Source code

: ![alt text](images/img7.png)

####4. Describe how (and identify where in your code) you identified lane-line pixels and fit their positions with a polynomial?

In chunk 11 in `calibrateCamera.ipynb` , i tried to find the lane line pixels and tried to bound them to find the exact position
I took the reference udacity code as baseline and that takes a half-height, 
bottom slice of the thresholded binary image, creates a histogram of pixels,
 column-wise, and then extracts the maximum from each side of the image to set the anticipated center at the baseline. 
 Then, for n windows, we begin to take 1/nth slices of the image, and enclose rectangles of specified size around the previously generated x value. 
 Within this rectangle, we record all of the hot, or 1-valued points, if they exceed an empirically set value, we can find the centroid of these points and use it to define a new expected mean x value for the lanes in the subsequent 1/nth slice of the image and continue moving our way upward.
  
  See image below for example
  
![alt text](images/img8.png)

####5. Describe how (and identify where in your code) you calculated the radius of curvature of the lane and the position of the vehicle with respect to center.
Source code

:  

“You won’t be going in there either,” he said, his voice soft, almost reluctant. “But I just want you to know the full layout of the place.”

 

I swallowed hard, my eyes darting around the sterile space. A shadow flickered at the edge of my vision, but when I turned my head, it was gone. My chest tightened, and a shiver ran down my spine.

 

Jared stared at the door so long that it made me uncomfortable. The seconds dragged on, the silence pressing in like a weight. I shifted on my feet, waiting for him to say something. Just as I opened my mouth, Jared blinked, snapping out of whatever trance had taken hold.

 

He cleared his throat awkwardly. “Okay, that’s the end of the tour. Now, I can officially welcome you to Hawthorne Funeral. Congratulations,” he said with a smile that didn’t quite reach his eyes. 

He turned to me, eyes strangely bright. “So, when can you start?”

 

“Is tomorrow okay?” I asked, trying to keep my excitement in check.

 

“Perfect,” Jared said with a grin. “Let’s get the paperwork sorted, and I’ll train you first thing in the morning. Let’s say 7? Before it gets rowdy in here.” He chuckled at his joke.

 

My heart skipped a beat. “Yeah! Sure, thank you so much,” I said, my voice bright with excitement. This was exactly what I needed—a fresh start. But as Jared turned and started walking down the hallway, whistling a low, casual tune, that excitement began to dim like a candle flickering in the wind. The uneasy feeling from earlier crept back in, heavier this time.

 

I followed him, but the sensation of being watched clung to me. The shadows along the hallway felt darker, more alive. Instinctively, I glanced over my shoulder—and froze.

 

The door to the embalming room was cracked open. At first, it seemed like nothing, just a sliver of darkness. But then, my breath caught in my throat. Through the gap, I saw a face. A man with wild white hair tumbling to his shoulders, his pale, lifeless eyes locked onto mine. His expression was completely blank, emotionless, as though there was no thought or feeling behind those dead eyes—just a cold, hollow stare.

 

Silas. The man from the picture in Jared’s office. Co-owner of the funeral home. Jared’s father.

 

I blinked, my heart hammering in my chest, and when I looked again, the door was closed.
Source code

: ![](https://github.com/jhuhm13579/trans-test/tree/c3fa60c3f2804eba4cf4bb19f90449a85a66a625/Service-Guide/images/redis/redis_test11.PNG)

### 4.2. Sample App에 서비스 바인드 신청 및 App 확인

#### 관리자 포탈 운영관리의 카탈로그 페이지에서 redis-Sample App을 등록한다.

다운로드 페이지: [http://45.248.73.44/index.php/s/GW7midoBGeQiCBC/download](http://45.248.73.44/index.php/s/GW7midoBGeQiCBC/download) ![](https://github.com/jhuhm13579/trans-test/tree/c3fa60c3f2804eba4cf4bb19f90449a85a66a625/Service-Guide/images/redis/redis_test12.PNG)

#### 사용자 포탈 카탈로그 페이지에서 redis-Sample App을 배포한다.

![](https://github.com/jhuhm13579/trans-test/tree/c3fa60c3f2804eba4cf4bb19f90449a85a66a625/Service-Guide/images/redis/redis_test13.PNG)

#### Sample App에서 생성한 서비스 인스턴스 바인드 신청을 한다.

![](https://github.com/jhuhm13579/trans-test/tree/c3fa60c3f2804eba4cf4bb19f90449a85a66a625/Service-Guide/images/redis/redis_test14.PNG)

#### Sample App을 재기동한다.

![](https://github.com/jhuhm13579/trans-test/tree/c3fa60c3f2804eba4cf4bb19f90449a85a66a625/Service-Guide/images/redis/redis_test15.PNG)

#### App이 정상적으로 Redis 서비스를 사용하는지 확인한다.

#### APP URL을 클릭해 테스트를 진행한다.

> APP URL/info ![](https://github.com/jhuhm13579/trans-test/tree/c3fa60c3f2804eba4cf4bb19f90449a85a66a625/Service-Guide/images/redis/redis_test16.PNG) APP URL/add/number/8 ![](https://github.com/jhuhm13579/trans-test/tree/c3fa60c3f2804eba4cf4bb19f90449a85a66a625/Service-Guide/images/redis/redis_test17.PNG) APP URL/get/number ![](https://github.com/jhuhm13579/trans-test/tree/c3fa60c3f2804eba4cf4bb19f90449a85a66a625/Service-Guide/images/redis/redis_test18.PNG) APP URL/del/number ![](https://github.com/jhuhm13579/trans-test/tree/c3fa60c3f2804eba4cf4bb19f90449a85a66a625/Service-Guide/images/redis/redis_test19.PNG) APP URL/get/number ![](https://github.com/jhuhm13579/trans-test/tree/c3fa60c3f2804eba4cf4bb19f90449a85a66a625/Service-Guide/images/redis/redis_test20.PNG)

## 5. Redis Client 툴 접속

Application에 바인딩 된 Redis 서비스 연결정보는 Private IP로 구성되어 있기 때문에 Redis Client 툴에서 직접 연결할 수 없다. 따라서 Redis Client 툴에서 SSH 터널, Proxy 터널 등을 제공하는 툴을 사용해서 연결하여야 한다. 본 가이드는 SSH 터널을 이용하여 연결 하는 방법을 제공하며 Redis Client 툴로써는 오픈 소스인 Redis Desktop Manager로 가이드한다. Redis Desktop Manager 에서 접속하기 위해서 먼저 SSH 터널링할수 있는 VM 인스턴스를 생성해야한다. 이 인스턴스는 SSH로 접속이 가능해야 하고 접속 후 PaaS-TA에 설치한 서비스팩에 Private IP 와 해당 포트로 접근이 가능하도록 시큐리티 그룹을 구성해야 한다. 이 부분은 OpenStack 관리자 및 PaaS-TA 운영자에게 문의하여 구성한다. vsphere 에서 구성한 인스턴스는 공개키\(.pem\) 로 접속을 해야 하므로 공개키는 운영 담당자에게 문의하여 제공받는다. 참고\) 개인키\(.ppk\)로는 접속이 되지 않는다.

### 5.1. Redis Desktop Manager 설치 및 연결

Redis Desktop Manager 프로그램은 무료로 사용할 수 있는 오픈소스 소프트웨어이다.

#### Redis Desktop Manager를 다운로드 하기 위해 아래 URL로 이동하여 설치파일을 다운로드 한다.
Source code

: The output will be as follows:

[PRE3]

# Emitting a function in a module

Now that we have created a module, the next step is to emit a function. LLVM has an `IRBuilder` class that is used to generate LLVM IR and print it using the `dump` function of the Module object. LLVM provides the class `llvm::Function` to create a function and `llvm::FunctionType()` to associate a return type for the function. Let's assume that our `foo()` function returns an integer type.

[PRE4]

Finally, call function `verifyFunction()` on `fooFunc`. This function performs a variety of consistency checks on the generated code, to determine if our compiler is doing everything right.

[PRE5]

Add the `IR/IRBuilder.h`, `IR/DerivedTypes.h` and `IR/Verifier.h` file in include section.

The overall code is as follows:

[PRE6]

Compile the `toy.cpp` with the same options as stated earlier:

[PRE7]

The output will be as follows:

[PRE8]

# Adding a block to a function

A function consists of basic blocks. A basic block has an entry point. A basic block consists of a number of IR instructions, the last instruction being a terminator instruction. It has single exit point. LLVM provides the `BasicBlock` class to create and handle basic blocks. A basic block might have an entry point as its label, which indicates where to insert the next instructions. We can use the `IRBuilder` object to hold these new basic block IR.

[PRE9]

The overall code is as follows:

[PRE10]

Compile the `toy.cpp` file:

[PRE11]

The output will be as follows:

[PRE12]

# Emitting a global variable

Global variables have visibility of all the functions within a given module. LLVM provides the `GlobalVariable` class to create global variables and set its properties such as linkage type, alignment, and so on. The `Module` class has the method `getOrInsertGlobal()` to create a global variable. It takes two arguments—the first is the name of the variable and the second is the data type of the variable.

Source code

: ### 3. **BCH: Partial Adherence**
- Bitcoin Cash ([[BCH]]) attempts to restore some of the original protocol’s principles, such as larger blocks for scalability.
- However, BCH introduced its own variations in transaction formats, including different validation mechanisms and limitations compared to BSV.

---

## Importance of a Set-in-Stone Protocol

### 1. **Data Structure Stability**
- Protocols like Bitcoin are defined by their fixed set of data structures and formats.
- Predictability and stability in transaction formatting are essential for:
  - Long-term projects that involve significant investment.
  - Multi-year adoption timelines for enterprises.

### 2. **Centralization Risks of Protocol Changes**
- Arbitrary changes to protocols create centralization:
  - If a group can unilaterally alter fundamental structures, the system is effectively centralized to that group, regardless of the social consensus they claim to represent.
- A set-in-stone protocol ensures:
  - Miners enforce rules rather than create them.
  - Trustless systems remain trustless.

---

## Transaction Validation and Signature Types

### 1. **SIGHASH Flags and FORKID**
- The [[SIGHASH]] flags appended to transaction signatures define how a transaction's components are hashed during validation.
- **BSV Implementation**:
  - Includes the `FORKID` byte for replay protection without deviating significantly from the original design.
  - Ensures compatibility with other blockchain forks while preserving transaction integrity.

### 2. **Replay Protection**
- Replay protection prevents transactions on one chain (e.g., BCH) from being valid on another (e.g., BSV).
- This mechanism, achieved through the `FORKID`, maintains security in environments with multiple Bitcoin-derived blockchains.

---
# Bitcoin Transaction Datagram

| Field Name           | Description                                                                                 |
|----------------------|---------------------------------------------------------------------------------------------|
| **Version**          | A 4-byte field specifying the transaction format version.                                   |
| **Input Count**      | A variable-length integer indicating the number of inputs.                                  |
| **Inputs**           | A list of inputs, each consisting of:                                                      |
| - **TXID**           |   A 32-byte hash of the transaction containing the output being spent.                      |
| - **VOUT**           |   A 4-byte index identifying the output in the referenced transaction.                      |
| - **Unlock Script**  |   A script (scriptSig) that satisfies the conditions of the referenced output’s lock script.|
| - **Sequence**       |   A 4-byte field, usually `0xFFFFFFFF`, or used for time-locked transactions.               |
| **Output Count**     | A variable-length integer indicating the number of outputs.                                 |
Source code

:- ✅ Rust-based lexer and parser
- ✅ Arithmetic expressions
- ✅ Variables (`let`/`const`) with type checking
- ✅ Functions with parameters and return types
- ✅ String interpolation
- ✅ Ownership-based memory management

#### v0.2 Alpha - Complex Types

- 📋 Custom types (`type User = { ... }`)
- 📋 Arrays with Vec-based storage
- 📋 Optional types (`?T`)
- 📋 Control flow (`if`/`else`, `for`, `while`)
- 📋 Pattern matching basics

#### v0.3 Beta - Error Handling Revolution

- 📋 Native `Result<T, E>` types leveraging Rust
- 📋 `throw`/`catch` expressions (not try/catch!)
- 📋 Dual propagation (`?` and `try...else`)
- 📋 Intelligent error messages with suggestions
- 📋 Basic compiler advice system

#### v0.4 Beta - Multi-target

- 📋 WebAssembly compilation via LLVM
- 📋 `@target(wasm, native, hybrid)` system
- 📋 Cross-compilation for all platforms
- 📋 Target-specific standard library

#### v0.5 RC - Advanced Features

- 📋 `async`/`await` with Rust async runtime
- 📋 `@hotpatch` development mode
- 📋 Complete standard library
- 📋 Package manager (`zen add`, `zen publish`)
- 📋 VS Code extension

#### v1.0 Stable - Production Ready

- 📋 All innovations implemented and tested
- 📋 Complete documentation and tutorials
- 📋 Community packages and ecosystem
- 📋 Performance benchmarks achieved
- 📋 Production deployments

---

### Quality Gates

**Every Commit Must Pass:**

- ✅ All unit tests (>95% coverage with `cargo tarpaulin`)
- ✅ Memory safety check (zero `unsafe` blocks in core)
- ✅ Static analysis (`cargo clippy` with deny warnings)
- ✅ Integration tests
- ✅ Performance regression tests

Try it: Reproduce word for word everything from the beginning of the material down to and including the line containing "####4. Describe how".

Output below:
Source code

: ![alt text](images/img7.png)

####4. Describe how (and identify where in your code) you identified lane-line pixels and fit their positions with a polynomial?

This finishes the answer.